[Raw data Boundary: Start]
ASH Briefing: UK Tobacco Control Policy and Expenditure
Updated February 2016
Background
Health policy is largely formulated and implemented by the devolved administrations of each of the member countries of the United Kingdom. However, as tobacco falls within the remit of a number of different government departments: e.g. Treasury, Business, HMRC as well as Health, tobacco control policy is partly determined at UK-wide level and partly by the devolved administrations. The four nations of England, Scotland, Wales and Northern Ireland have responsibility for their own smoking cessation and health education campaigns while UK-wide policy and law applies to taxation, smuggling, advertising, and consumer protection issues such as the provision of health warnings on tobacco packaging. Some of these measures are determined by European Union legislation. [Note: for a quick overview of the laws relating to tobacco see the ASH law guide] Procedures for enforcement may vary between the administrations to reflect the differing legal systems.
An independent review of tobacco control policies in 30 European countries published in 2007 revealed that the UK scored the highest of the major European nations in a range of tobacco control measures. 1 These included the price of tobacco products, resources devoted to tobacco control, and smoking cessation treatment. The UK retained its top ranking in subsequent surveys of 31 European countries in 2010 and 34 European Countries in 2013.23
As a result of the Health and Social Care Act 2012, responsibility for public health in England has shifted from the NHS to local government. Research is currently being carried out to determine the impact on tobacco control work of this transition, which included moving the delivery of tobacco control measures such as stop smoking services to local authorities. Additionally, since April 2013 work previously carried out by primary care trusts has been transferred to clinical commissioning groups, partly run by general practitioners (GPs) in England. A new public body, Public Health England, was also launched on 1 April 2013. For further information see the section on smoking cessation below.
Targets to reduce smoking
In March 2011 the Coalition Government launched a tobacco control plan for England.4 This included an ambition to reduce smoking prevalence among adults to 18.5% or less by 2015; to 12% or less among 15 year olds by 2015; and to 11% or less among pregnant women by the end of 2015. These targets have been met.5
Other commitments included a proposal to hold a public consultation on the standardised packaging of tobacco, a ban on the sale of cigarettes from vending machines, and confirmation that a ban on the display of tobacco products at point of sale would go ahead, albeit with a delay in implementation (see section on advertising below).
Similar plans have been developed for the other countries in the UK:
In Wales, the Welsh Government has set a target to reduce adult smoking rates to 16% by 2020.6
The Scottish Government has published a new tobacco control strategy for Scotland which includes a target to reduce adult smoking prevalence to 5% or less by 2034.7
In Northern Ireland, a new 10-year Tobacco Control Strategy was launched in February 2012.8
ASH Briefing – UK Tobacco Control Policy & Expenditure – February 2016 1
[Raw data Boundary: End]
[Raw data Boundary: Start]
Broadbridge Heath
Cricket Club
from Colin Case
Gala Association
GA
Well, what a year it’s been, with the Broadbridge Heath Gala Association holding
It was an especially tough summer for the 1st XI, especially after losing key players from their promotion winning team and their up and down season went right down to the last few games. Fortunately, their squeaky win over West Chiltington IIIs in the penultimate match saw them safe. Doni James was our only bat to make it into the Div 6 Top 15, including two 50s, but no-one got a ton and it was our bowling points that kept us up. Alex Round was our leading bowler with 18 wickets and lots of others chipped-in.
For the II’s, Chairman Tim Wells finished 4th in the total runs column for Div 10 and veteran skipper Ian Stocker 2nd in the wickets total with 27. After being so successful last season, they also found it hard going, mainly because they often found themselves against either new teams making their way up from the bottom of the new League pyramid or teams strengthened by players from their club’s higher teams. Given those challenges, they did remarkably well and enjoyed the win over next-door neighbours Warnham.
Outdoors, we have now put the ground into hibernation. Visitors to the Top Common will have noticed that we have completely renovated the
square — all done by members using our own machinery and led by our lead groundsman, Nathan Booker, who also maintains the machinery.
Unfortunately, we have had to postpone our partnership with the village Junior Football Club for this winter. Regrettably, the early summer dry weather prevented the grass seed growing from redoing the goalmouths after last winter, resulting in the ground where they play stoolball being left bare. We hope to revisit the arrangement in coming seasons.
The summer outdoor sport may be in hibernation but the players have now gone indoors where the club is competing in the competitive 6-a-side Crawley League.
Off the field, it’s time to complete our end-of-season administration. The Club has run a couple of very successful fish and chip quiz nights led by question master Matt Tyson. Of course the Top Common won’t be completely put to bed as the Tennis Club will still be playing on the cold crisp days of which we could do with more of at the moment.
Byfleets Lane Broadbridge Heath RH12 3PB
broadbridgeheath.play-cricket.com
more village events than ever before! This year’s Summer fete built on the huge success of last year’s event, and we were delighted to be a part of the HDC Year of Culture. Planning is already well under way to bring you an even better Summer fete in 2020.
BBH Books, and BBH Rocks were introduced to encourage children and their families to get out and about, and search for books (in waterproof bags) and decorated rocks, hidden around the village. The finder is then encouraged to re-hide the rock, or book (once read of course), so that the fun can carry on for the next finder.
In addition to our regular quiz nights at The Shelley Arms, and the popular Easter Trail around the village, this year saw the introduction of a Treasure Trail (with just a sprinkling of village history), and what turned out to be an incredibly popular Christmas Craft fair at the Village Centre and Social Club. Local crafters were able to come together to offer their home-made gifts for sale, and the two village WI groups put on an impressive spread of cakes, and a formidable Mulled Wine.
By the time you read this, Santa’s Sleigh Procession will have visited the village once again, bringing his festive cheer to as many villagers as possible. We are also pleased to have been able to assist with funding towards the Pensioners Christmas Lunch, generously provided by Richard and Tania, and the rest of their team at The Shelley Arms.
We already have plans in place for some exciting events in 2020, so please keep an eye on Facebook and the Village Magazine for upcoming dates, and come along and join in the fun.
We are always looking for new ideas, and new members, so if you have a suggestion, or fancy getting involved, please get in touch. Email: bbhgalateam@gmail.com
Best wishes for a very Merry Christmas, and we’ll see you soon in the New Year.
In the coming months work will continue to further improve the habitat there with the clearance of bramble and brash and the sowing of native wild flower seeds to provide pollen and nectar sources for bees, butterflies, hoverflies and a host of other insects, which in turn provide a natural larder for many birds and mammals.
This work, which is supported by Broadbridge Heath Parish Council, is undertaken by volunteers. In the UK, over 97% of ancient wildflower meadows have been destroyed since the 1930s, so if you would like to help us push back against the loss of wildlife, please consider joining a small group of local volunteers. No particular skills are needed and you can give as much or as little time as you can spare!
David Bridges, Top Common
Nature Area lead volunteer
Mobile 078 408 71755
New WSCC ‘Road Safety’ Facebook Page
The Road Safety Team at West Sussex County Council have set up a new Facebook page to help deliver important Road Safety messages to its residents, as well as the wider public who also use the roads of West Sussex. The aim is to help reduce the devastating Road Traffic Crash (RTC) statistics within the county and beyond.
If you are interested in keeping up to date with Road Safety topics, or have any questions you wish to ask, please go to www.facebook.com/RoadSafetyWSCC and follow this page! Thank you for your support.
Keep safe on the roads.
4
[Raw data Boundary: End]
— Exercise —
Reproduce only the lines above spanning from the line containing "Cricket Club" through the line containing "Outdoors, we have", word for word.

— Your response —
Cricket Club
from Colin Case
Gala Association
GA
Well, what a year it’s been, with the Broadbridge Heath Gala Association holding
It was an especially tough summer for the 1st XI, especially after losing key players from their promotion winning team and their up and down season went right down to the last few games. Fortunately, their squeaky win over West Chiltington IIIs in the penultimate match saw them safe. Doni James was our only bat to make it into the Div 6 Top 15, including two 50s, but no-one got a ton and it was our bowling points that kept us up. Alex Round was our leading bowler with 18 wickets and lots of others chipped-in.
For the II’s, Chairman Tim Wells finished 4th in the total runs column for Div 10 and veteran skipper Ian Stocker 2nd in the wickets total with 27. After being so successful last season, they also found it hard going, mainly because they often found themselves against either new teams making their way up from the bottom of the new League pyramid or teams strengthened by players from their club’s higher teams. Given those challenges, they did remarkably well and enjoyed the win over next-door neighbours Warnham.
Outdoors, we have now put the ground into hibernation. Visitors to the Top Common will have noticed that we have completely renovated the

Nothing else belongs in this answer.